Fatma Karahasanoğlu


ÇOCUKLUĞUMDA HATIRAMDA KALANLAR

İlkokul dördüncü sınıfa gidiyordum. Aynı mahallede oturduğum arkadaşım her sabah evimizin önünde buluşur, birlikte okula giderdik.


    ÇOCUKLUĞUMDA HATIRAMDA KALANLAR

 

                             İlkokul dördüncü sınıfa gidiyordum. Aynı mahallede oturduğum arkadaşım her sabah evimizin önünde buluşur, birlikte okula giderdik. 

Arkadaşımın  iki kız kardeşi ve amcasının kızı da bizimle okula gelirdi. Her üçü de, bizden küçüktü. 

                             Bir sabah okula giderken, yolun kenarında can çekişen bir eşek dikkatimizi çekti. 

Ben ve arkadaşım eşeğin yanına kadar sokulduk. Eşek ölmemişti. Zor nefes alıyordu. Göz kapakları yarıya kapanmıştı. 

Benim aklıma gelen fikir, arkadaşımın aklına da gelmiş olacak ki, ilkokul birinci sınıfa giden arkadaşımın amcasının kızını, iki kolundan tuttuk. Bu arada gözlerini de kapattık. Çoraplarını çıkartıp, eşeğin üzerine koyduk.
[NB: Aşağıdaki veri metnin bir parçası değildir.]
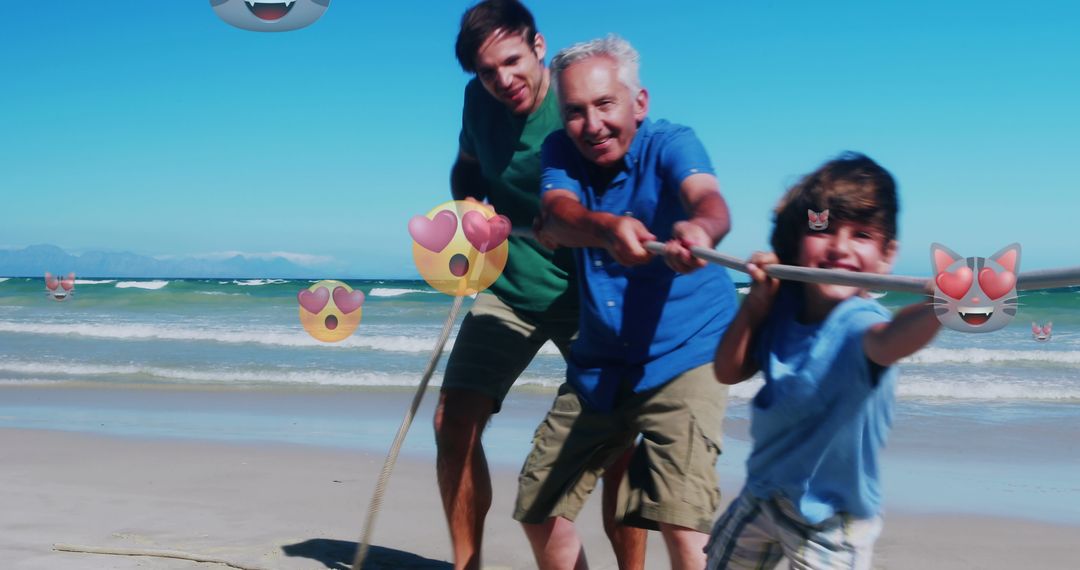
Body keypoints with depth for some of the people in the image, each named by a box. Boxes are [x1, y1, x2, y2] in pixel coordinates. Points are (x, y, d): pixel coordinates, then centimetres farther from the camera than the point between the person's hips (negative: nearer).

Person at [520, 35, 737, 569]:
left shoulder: (670, 143, -14)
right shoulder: (561, 151, -3)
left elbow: (708, 199, -36)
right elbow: (553, 220, -25)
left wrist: (698, 229, -61)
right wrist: (608, 228, -48)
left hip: (684, 356, -5)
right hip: (597, 364, 5)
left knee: (682, 519, -22)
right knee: (538, 510, 11)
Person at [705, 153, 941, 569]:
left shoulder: (859, 324, -28)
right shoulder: (784, 304, -9)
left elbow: (888, 340, -52)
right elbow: (728, 372, -3)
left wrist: (940, 303, -74)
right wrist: (755, 302, -17)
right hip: (763, 492, 6)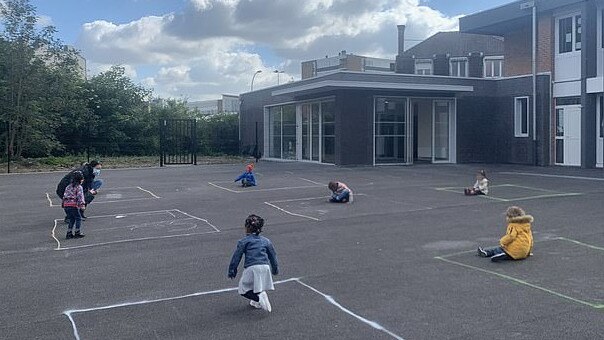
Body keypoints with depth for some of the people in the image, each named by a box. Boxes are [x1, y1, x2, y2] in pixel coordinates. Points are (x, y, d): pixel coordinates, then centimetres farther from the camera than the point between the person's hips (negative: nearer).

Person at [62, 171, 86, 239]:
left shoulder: (68, 187, 21)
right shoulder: (79, 187, -2)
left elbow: (64, 196, 22)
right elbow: (80, 196, -13)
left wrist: (63, 204, 27)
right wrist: (82, 205, -18)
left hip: (66, 205, 7)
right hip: (73, 205, -7)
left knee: (71, 219, 18)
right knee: (78, 218, 6)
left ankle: (69, 233, 15)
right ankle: (77, 233, 4)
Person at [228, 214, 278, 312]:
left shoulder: (243, 241, 8)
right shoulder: (266, 241, 19)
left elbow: (236, 257, 6)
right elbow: (273, 256, 27)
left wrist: (231, 271, 16)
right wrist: (275, 270, 41)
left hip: (251, 268, -4)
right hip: (265, 267, 5)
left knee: (243, 290, 9)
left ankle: (259, 296, -15)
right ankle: (257, 302, 27)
Sonra gözlerini açtık. 

Kız, öteye beriye bakındı. Korkudan bembeyaz oldu. Gözlerinden yaşlar akmaya başladı. Ben ve arkadaşım katıla katıla gülüyorduk.  Kızın korkması hoşumuza gidiyordu. Kız ağlıyor, biz gülüyorduk.  

Bu sahne yirmi, yirmi beş dakika sürdü. Hiç bir şey olmamış gibi kızı, eşeğin üzerinden aldık. Çorap ve ayakkabılarını giymesine yardım ettikten sonra tekrar okul yoluna düştük.
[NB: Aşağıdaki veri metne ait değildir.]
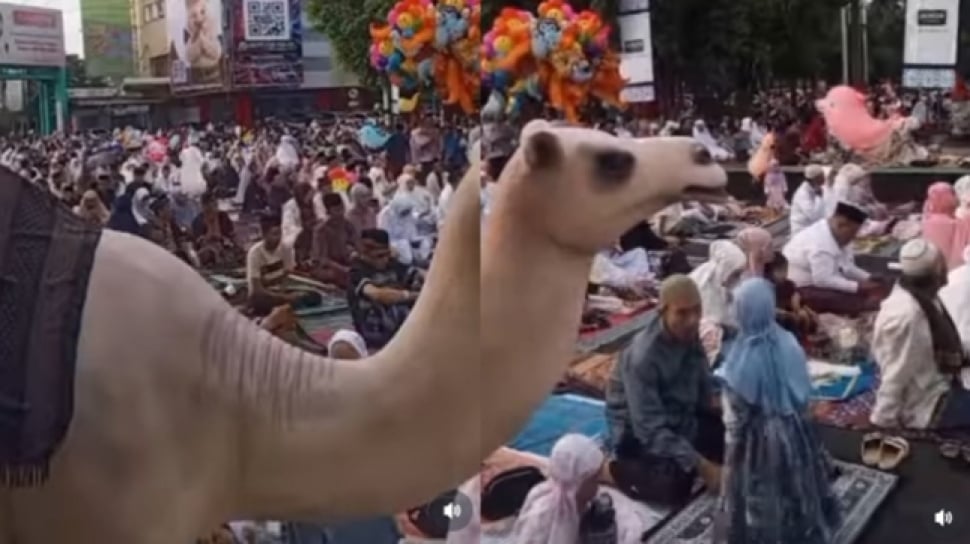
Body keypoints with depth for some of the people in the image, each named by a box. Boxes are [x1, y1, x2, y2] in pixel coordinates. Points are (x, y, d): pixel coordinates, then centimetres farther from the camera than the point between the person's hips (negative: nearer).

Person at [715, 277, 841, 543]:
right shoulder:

Bu arada kızı, kimseye bir şey anlatmaması için iyice tembihledik. Bu eylem, birkaç ay devam etti. Eşek tamamen ölene kadar. 

Bir sabah, okul yolunda eşeği yattığı yerde bulamadık. Biz üzüldük, kız sevindi. Kızın korkudan o yüzünü hala hatırlarım. Düşündükçe için için gülerim. 

Aradan bir yıl geçti. Yine bir gün okula giderken, kesek yol üzerinde yine can çekişen bir eşek gördük.  İçimizdeki istek yine harlandı. 

Kızın gözlerini sıkıca kapattıktan sonra eşekle yüz yüze getirdİk. Sonra kızın gözlerini açtık. Eşekle burun buruna gelen kız, korkudan çığlık attı. 

Ancak kızı tuttuğumuzdan kalkmasına müsaade etmedik.  Kızın bağıran sesine bizim gülme sesimiz karışıyordu. 

O kadar mutu olmuştuk ki, kızın çırpınmalarına aldırmıyorduk. Bir müddet sonra kızı, eşekten uzaklaştırdık. 

Pantolununun ıslaklığı gözümüzden kaçmadı.

Kız, o gün okula gelmedi.  Olan biteni annesine anlatmış. Annesi de, kızı saçlarından tutup, evin penceresinden sarkıtmış. Kız aynı gün iki korku birden yaşamış. 

Okul çıkışı eve geldiğimde annem, bana çok kızdı. Yaptıklarımın yanlış olduğunu anlatırken, gözlerinde en ufak gülümseme yoktu. 

Kızın annesi tarafından hırpalandığını da annemden öğrenmiştim. 

Anneme söz verdim. O günden sonra kıza hiçbir şey yapmadım. Her sabah okula birlikte gidiyor, öğleleri eve birlikte geliyorduk. Yemekten sonra yine okula birlikte gidiyor, akşam yine birlikte çıkıp eve geliyorduk.

                      Çocukluk anılarımdan hatıramda kalan sadece bunlar değildi elbette. Ancak bugünkü köşemde bu kadar yeter sanırım. 

Önümüzdeki haftalarda hatıralarıma devam edeceğim.